Table 2 provides evidence of differences in the determinants of emissions change for the different periods. Economic activity and population pressure are consistently found to be important determinants of emissions growth, while the energy mix is pointed as the main emissions mitigation factor. Variances in energy intensity have been reported to be the most volatile factor across periods of high and low economic growth (Machado and Schaeffer, 2006).
An examination of the energy matrix diversification indicates a systematic link age between initiatives toward the development of new energy sources and events of supply shortages. Remarkable examples include the two oil shocks in the 1970s and the electricity supply shock, labeled by Brazilians as the “apagão”, that plunged the country in darkness for the period between mid-2001 to the beginning of 2002(Anuatti-Neto and Hochstetler, 2002Rosa et al., 2002). While the oil price shocks prompted the development of hydropower capacity and the Proalcool, the apagão was a trigger for the latest initiative toward national energy matrix diversification, carried out under the Program of Incentives for Alternative Electricity Sources (Proinfa). The program launched the foundations of a regulatory framework that has the main objective of encouraging independent electricity producers to commercialize excess energy supply to local electrical operators (Brazil, 2004). Some examples already in operation include the commercial usage of cogenerated electricity from sugarcane bagasse and some photovoltaic and wind power projects; except for the biomass-cogenerated usage, others have produced only marginal results so far (EPE – Empresa de Pesquisa Energética, 2010b).
Furthermore, studies indicate that within the debate around the reasons for and effects of the electricity blackout, several initiatives toward energy efficiency were voluntarily or mandatorily deployed that could have potentially created more awareness of the energy conservancy theme with potential effect on energy-intensity improvement (Rosa and Lomardo, 2004). Energy conservancy initiatives, such as the national electricity conservation program (PROCEL), have also gained importance as measures adopted following the apagão and were further incorporated into the regulatory apparatus of the state (Geller et al., 2000). Statistics for the period after the energy supply shock indicate a relatively stable energy sector, a result of, among others reasons, stable levels of hydropower and efforts toward establishing a network of backup thermopower plants connected to the grid and ready to be activated in emergencies (Castro et al., 2010).

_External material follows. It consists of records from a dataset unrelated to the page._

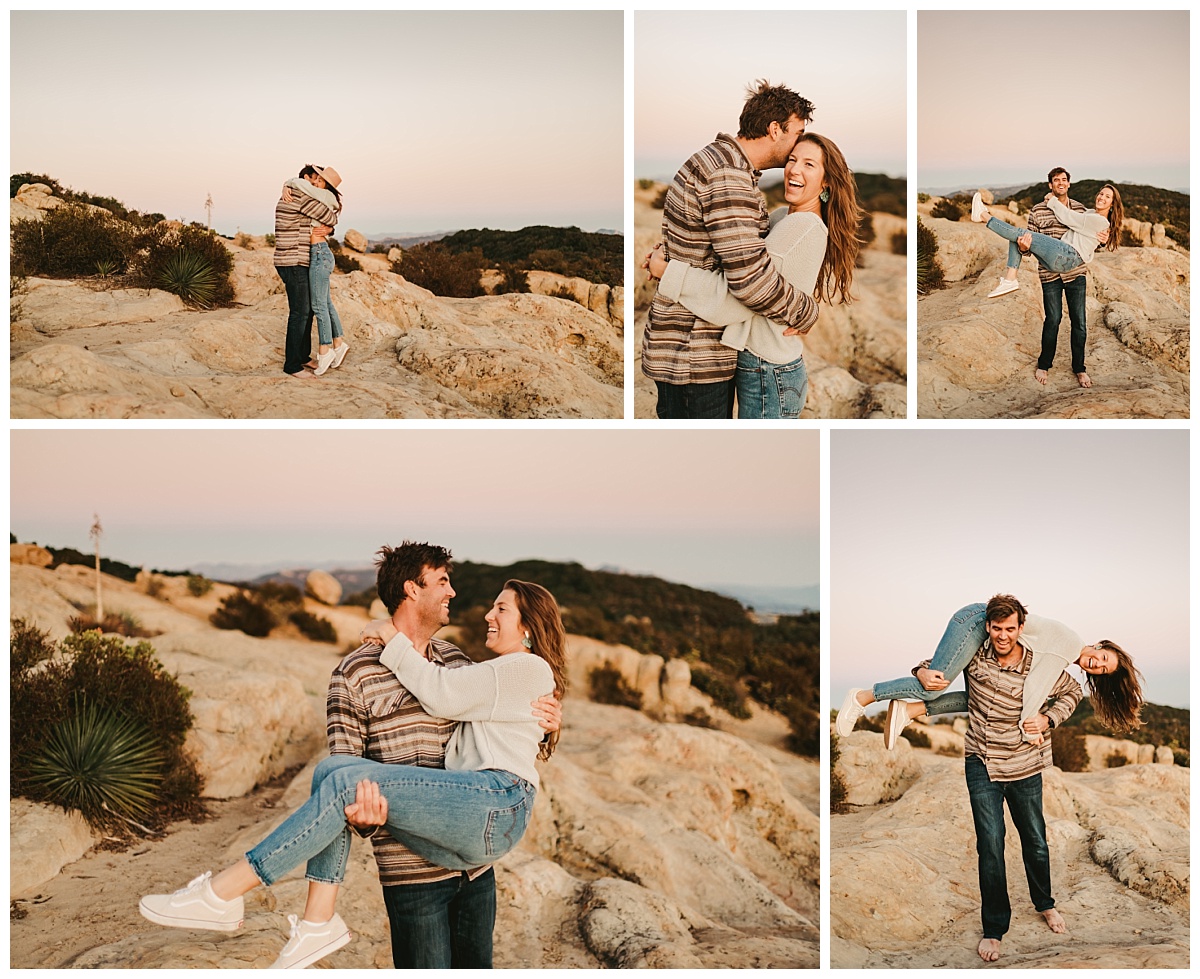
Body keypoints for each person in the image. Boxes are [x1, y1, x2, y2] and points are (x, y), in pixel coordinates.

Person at [140, 543, 564, 969]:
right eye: (442, 581)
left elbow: (464, 699)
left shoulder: (456, 663)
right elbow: (347, 770)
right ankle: (311, 920)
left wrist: (550, 716)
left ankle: (229, 896)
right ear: (411, 590)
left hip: (474, 860)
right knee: (333, 773)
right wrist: (359, 815)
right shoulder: (354, 673)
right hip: (412, 867)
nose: (455, 593)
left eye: (500, 609)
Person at [837, 595, 1144, 963]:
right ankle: (994, 928)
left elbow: (1071, 693)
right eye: (997, 629)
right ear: (990, 628)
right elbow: (941, 666)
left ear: (1021, 630)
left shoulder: (1045, 663)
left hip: (1025, 766)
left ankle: (1045, 904)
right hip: (982, 763)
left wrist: (1047, 720)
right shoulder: (981, 652)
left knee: (1035, 841)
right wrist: (920, 674)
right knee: (991, 846)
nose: (1003, 636)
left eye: (1010, 629)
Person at [645, 132, 861, 418]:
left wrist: (669, 272)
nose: (794, 169)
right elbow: (733, 261)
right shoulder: (785, 217)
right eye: (793, 159)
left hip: (769, 370)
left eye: (809, 164)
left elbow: (737, 300)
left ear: (827, 182)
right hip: (764, 367)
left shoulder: (801, 228)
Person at [640, 80, 821, 419]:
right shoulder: (727, 176)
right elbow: (751, 282)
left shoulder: (722, 163)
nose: (799, 143)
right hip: (694, 352)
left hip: (693, 349)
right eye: (797, 133)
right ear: (774, 129)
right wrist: (805, 312)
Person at [836, 596, 1143, 749]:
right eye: (1103, 657)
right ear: (1099, 645)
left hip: (980, 629)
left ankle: (909, 710)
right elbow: (1034, 689)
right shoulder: (1069, 646)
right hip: (977, 622)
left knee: (984, 696)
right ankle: (863, 697)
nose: (1098, 665)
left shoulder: (1069, 653)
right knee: (933, 685)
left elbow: (1026, 683)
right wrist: (1029, 731)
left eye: (1103, 669)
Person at [273, 165, 340, 378]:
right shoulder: (300, 195)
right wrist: (331, 226)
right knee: (299, 313)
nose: (315, 185)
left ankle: (302, 356)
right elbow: (328, 216)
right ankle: (292, 365)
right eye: (314, 180)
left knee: (308, 309)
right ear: (305, 178)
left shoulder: (295, 190)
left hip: (296, 260)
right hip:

The latest major events regarding energy in Brazil are the double announcement by public authorities of oil self-sufficiency in April 2006, and the discovery of reserves of offshore oil in the coastal area of the southeast region in Brazil (Berman, 2008GCA – Gaffney, Cline and Associates, 2010). Although the reserves are still unexplored because of technological limitations and operational costs, specialists have suggested that the new oil sources can potentially convert Brazil into one of the leading oil producers in the world (Fidelis and Mathias, 2010Langevin, 2010Petrobras, 2009). Others have reported concerns regarding the maintenance of ethanol and the still fragile biodiesel as competitive fuels or even jeopardize efforts in the development of new fuels in a scenario of lower oil price (Nogueira and Alencastro, 2009Pires and Schechtm, 2008).